Last year, Wongan Hills Limited (WHL) – a farming operation owned by Brent Thomas – lodged consents for land use and discharge of odour to air, to build and operate four composting barns, otherwise known as feedlots, in Kaituna Valley on Banks Peninsula near Te Waihora Lake Ellesmere.
The WHL operation sits on 4106ha of land with 3532ha in productive blocks farming 22,500 stock units in a mix of beef, dairy and sheep.
According to the consent assessment of environmental effects prepared for the company, the feedlots had been planned to hold up to 2200 cattle with each coming in at a live weight of 500kg and leaving at between 650-700 kg after being in the barn for roughly three months.
They were reportedly for the high-end Wagyu market.
Just before Christmas last year, Environment Canterbury (ECan) decided to publicly notify the consents, saying it was concerned there was potential for water to enter the barns.
“This arises from uncertainty in the flood modelling, the most significant of which is the potential for inundation from localised high-intensity rainfall events in the hill catchment immediately above the proposed barns,” it said in a memo dated December 21.
The council was of the opinion that the remaining uncertainty in relation to impacts from flooding could lead to an unquantified, but “potentially more than minor” effect on Te Waihora.
“Te Waihora is a degraded catchment and water quality outcomes are currently not met. Any additional effect in respect of water quality is likely to constitute a cumulative effect in combination with other activities within the Roto that is more than minor.”
The consents received stiff opposition, with a group of locals sending a petition to ECan calling for them to be stopped.
In total, according to ECan’s website, there were 128 submissions, 28 of which wanted to be heard in person.
“General themes include concerns over the flooding risk, impact on Te Waihora and animal welfare. The majority of the submissions received oppose the applications.”
A hearing was due to be heard next month. However, this week Thomas confirmed WHL had formally withdrawn the application “for the interim”.

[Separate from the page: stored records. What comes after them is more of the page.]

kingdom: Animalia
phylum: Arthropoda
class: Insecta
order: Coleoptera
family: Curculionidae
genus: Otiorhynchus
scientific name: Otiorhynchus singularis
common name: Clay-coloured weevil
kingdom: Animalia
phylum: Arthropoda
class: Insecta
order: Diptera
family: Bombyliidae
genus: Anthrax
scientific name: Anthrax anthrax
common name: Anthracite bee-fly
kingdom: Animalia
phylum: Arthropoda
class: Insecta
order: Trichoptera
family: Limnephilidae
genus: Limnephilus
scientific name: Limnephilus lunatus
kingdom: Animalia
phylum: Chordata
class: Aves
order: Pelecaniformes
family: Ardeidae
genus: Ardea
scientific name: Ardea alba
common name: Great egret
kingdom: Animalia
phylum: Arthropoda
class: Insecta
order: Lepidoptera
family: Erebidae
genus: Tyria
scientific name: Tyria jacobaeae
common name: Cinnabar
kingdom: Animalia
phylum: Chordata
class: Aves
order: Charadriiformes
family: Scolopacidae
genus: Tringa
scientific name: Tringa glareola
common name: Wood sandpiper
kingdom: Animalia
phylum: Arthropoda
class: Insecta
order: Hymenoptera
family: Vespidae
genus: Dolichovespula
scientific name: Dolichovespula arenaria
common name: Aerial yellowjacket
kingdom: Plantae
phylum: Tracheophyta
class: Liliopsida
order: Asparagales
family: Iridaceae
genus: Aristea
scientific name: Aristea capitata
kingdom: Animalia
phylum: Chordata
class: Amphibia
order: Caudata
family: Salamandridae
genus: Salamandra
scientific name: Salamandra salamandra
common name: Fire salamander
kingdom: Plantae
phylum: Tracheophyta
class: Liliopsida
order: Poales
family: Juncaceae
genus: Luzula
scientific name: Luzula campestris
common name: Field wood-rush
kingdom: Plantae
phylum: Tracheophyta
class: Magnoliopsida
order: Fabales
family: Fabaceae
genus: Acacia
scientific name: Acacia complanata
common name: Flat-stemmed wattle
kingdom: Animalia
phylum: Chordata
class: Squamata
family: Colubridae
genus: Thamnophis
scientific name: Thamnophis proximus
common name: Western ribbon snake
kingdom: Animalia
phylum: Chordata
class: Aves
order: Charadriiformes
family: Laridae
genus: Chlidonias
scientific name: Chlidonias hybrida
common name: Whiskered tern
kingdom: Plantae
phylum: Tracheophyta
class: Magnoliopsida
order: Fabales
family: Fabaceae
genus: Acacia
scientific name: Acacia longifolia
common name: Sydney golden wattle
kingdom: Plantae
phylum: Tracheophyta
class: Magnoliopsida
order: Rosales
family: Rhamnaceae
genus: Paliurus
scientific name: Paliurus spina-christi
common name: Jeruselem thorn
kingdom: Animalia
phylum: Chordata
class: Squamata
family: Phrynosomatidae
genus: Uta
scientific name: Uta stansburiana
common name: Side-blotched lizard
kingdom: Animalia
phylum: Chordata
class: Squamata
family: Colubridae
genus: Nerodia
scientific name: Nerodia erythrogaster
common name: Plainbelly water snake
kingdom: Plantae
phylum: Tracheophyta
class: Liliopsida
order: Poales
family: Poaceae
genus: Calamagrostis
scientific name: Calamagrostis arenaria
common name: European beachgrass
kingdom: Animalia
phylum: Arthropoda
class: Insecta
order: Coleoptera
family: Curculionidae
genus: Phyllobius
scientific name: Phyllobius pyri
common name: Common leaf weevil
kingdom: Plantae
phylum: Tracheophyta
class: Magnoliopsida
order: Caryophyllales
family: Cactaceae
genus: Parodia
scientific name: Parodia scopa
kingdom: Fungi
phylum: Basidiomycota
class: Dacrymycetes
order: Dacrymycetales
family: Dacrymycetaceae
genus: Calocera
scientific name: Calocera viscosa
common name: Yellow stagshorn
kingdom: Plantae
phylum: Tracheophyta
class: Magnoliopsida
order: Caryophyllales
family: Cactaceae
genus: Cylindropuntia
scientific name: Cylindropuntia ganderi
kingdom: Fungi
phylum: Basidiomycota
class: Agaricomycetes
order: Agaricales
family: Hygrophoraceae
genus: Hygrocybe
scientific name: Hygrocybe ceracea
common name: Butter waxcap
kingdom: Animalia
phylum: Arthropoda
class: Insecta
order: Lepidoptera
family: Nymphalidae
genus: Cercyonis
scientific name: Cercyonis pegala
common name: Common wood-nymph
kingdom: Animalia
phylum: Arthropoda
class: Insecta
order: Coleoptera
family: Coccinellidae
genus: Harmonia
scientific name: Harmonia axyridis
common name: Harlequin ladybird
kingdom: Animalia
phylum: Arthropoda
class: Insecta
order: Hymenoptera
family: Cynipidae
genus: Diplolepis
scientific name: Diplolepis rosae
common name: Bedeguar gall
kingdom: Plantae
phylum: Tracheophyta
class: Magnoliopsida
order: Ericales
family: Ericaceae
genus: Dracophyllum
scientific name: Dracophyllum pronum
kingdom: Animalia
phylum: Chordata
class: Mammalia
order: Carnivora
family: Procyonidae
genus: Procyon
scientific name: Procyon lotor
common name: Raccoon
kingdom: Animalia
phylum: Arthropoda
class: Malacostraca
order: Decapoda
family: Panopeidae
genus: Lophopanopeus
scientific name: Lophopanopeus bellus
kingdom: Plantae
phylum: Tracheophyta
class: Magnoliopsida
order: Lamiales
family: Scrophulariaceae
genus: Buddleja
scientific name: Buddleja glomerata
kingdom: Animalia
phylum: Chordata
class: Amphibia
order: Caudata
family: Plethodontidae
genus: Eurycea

With consents already being held for an alternative site elsewhere, ongoing “time delays mean that the alternative site will now be developed first, with the Kaituna site potentially revisited in the future”.
The company considered the range of environmental effects at issue for the Kaituna proposal were narrow and it was confident they would have favoured the granting of consent, he said.
WHL was, however, “concerned that, like the application process to date, any hearing process for its Kaituna proposal would be potentially protracted and expensive”.
Thomas criticised the Resource Management Act, saying it was not serving the productive sector well. He pointed to recent comments by Climate Change Commission chair Dr Rod Carr suggesting that feed barns were an innovative environmental farming system.
“Both ECan and Christchurch City Council senior leadership have not been at all helpful in this process and in fact have at times been obstructive and seem to have a systemic culture of saying ‘No’ rather than ‘How can we?’ Both organisations are severely understaffed and are under significant time stress,” Thomas said.